When we suspect something may not be quite right in our bodies, most of us will make a visit to a doctor or in my case, a dentist to check out what’s wrong.
And here’s why I am sharing my oral cancer diagnosis story and about our need to be “our best advocates” even if it may feel scary.
I was not someone who enjoyed my dental checks (like many) but over the years back in 2015 I was told “that some white spots” in my mouth meant I hadn’t cleaned well, and even a biopsy showed “candida” aka Thrush. I was given oral treatments to help. They did not.
In early 2017 my upper mouth was even more sore and irritated, it was suggested by the dentist that I may have an allergy to nickel that was part of the “bridge holding my front teeth.”
I did not even bother to get tested.
My upper gums told the story of “something” for me and I asked the dentist “Please remove the bridge”. I just HAVE to know what’s happening.

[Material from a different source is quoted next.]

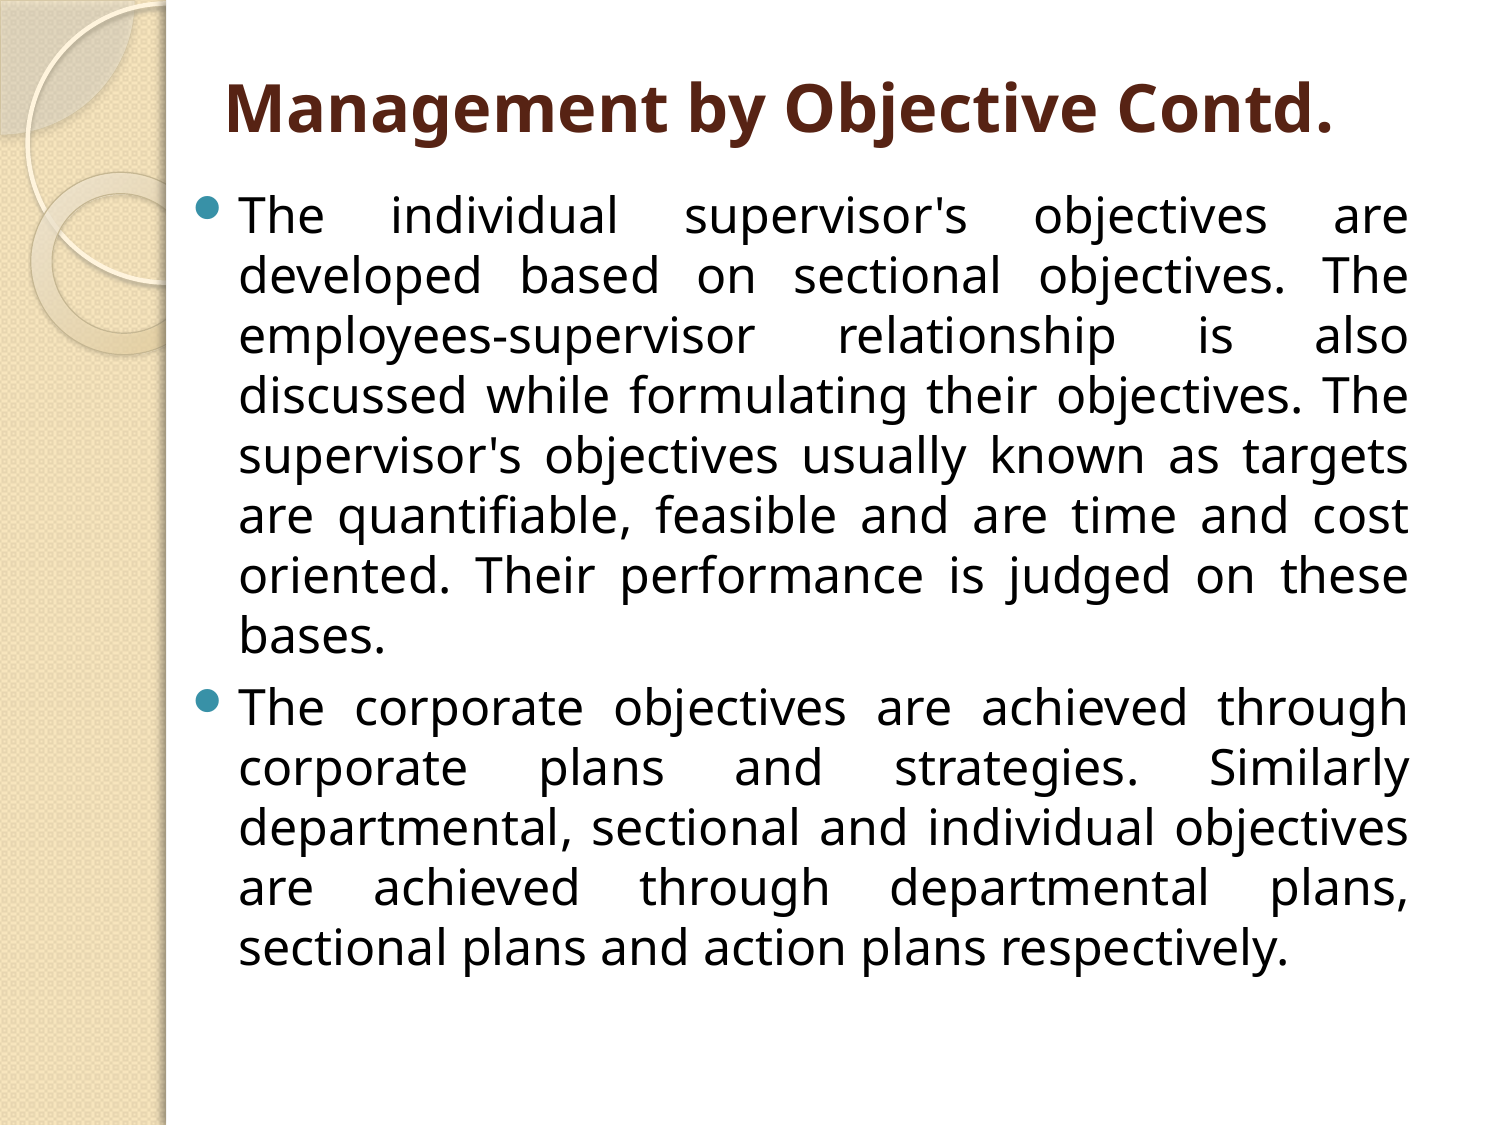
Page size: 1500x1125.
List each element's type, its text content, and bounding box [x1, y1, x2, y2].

list The individual supervisor's objectives are developed based on sectional objectives. The employees-supervisor relationship is also discussed while formulating their objectives. The supervisor's objectives usually known as targets are quantifiable, feasible and are time and cost oriented. Their performance is judged on these bases. The corporate objectives are achieved through corporate plans and strategies. Similarly departmental, sectional and individual objectives are achieved through departmental plans, sectional plans and action plans respectively. [164, 175, 1425, 919]
title Management by Objective Contd. [208, 46, 1360, 164]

That may sound brave, but I was not, I needed to know WHAT was the cause of the overgrowing gums and the soreness on the roof of my mouth.

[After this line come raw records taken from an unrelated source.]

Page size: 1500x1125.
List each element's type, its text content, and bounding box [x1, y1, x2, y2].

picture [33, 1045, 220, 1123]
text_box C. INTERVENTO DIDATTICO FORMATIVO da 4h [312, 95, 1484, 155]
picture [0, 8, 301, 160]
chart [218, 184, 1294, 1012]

The dentist who had known me now for over a year, agreed to remove it and then “we would know”. I admit that was quite traumatic but once done, the answers were not clear. He had me wait for 5 weeks until a follow-up visit.
That was a long and painful wait.
Action stations all happened at once. My G.P. who finally saw what had been ‘hiding’ under the bridge was so shocked she gasped and wrote a referral for a CT scan. Looking for cancer. Yes, the word that had only been mentioned by me and the health professionals once or twice.
The day after I saw the dentist again and whilst his reaction was more measured he saw (and possibly smelled) how awful the gums were and sent me to an urgent biopsy that day under local anaesthetic.
Friday, May 12 2017. Biopsy done, CT done…told results would likely be back Monday 15 May. That weekend was Mother’s Day on Sunday, and only my husband knew what I was going through. Each time I see a photo from that day, wearing a temporary denture under very sore gums, I see a worried me. With a smile, of a sort.
The first results were fine. But, as I said to the Oral Surgeon, how can these gums be fixed? She said we would talk about it. There was another phone call on Wednesday, May 17, 2017. “Denyse”, said the oral surgeon “further pathology had shown there is squamous cell carcinoma in your gums”. In my mind, I had no idea that SCC could be found in the skin INSIDE our mouths.
I was shocked but not really surprised. I had known there must have been something nasty going on.
I was by myself when I got the news but my husband came straight home from his volunteer shift as a counsellor, and after a hug and some tears, I went into organisational mode.
The oral surgeon referred me to a Sydney head and neck cancer surgeon, practising in Chris O’Brien Lifehouse and the next day, despite the suddenness of my diagnosis news, I was examined and then told this….
That the surgeons and team would completely remove all of my upper mouth: jaw, remaining teeth, gums, palate and under my top lip where the cancer had spread…and that my reconstruction inside my mouth would be using my leg’s fibula, some flesh with good blood supply, and skin from the leg as a graft.
I won’t lie that hearing that news was confronting and I had to have a little walk up the corridor with my husband to settle myself a bit, then return to the clinic rooms, and start signing the papers in readiness.
My proactivity in asking my dentist to remove the bridge got things moving that is for sure. However, I also wonder, now, over six years later, do our health professionals need to be better informed about symptoms of a little-known group of cancers of the head and neck.
In my years of recovery, and I am now well and with no evidence of disease, I became a volunteer Ambassador for then called Beyond Five, which is now Head and Neck Cancer Australia.
In early August I am presenting my story to my local G.P. practice and sharing not only the awareness but how the professionals can be better informed.
In saying all of that, I promote self-referral and “keeping” at it if you or a family member or friend has any of these symptoms.